Exercise directions: Reproduce the passage on Series A Preferred Stock and treasury stock below in full, word for word and line for line.

Source extract:
For the three months ended September 30, 2013, the Company recorded $0.4 million in dividend expense related to the Series A Preferred Stock. The activity related to the Series A Preferred Stock for the three months ended September 30, 2013, is as follows:
 
Number of shares
 
Amount
 
(In thousands, except share amounts)
Fiscal year opening balance
19,239,734

 
$
23,502

PIK dividends issued for Series A Preferred Stock
504,183

 
617

Total Series A Preferred Stock
19,743,917

 
$
24,119


Note 8 - Stockholders' Equity
Treasury Stock
On September 24, 2012, the Company announced that its Board had approved a stock repurchase program authorizing the Company to repurchase up to a total value of $2.0 million in shares of its common stock. The size and timing of such purchases will be based on market and business conditions as well as other factors. The Company is not obligated to purchase any shares of its common stock. The authorization will expire on August 21, 2014, and purchases under the program can be discontinued at any time. During November 2012, the Company repurchased 149,539 shares pursuant to this program. As of September 30, 2013, $1.9 million in shares of common stock remained authorized for repurchase under this program.

Stored data:
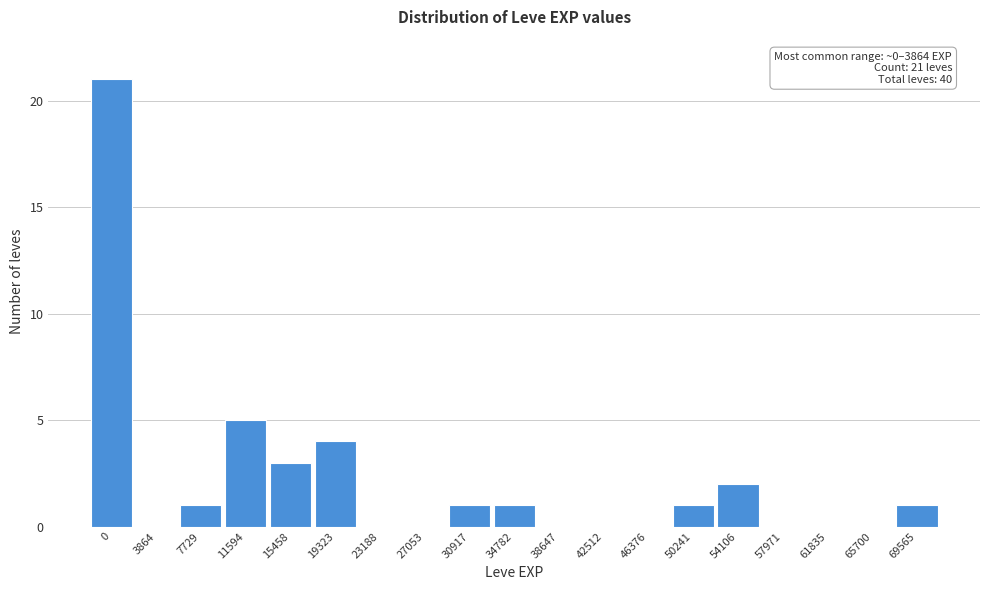

Reading left to right, transcribe all the data shown in this chart.

0=21	3864=0	7729=1	11594=5	15458=3	19323=4	23188=0	27053=0	30917=1	34782=1	38647=0	42512=0	46376=0	50241=1	54106=2	57971=0	61835=0	65700=0	69565=1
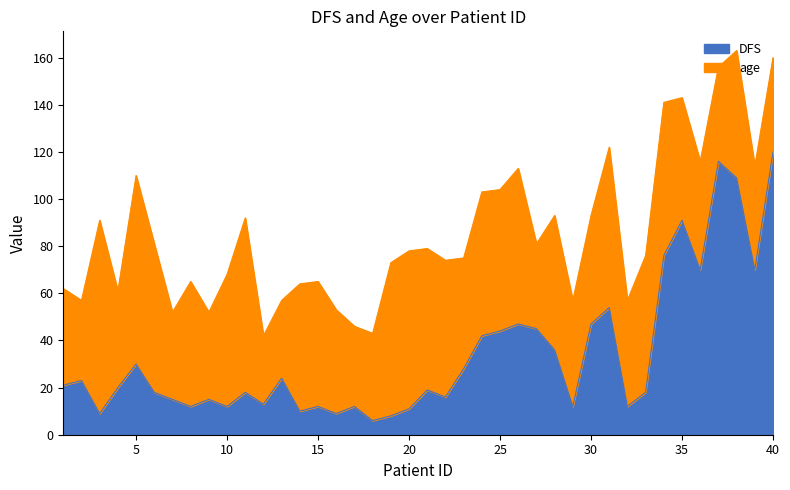

What is the change in value from 29 to 33?

+6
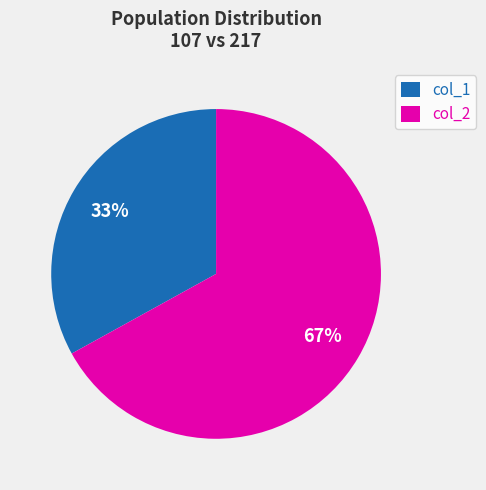

To the nearest percent, what is the difference between the largest and smallest slice percentages?

34%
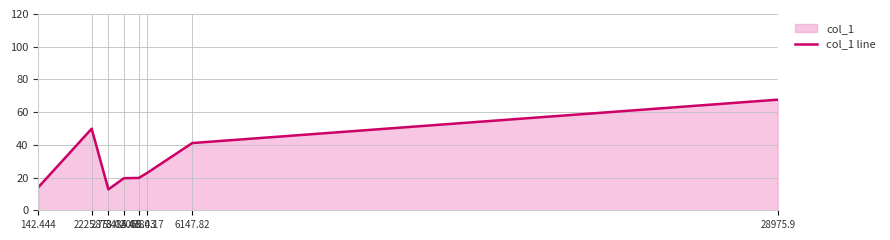

Which label corresponds to the smallest value in the chart?

2878.02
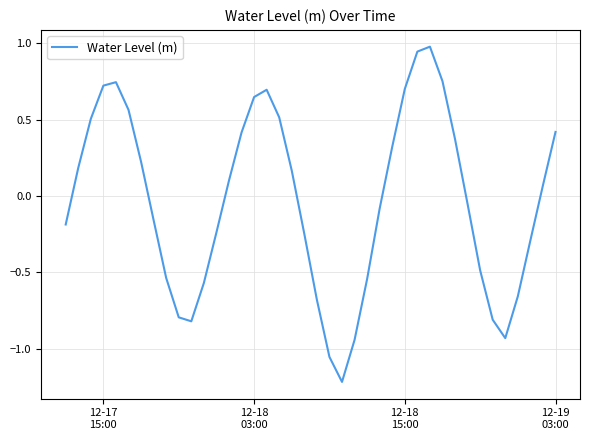

What is the maximum value shown in the chart?

1.0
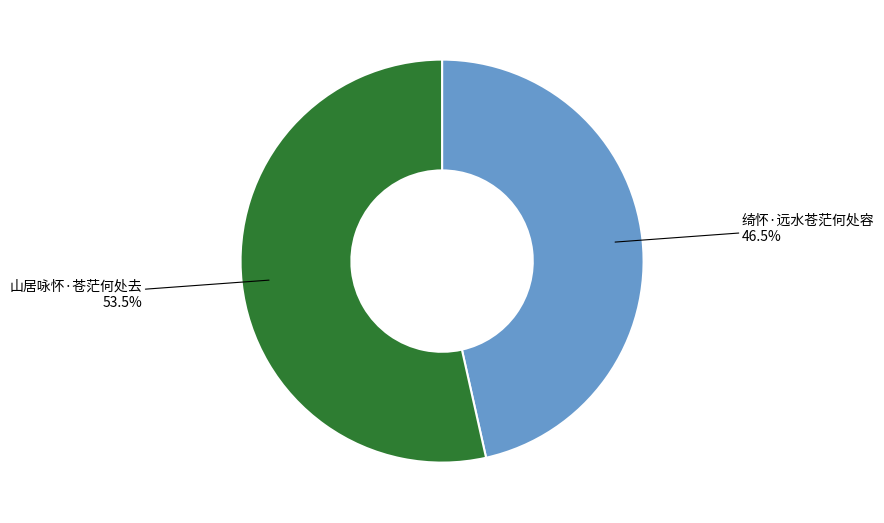

Is there a majority slice in this chart?

Yes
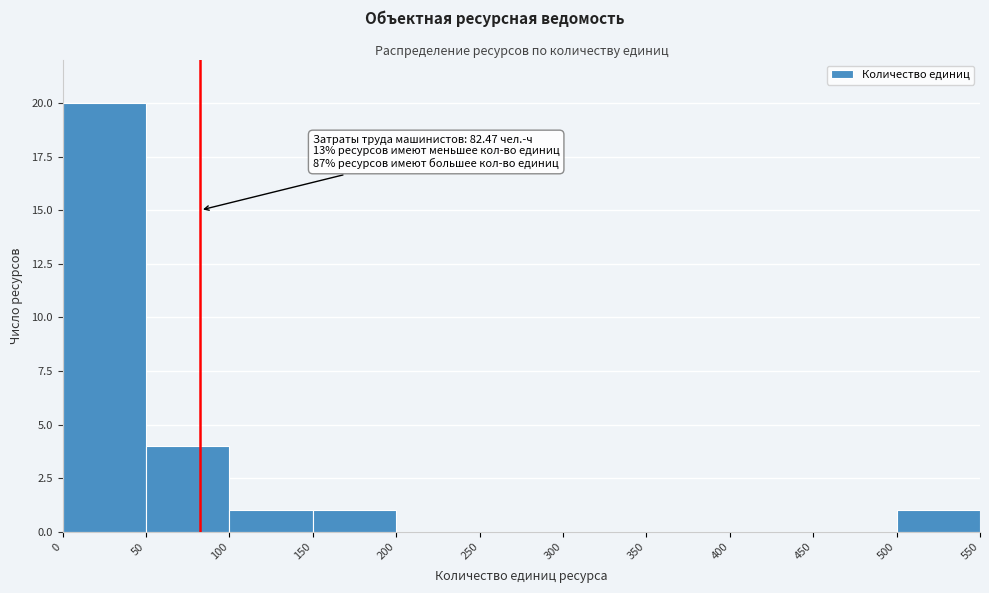

Over which range of the x-axis is the bar tallest?

0 to 50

Written solution:
For the three months ended September 30, 2013, the Company recorded $0.4 million in dividend expense related to the Series A Preferred Stock. The activity related to the Series A Preferred Stock for the three months ended September 30, 2013, is as follows:
 
Number of shares
 
Amount
 
(In thousands, except share amounts)
Fiscal year opening balance
19,239,734

 
$
23,502

PIK dividends issued for Series A Preferred Stock
504,183

 
617

Total Series A Preferred Stock
19,743,917

 
$
24,119


Note 8 - Stockholders' Equity
Treasury Stock
On September 24, 2012, the Company announced that its Board had approved a stock repurchase program authorizing the Company to repurchase up to a total value of $2.0 million in shares of its common stock. The size and timing of such purchases will be based on market and business conditions as well as other factors. The Company is not obligated to purchase any shares of its common stock. The authorization will expire on August 21, 2014, and purchases under the program can be discontinued at any time. During November 2012, the Company repurchased 149,539 shares pursuant to this program. As of September 30, 2013, $1.9 million in shares of common stock remained authorized for repurchase under this program.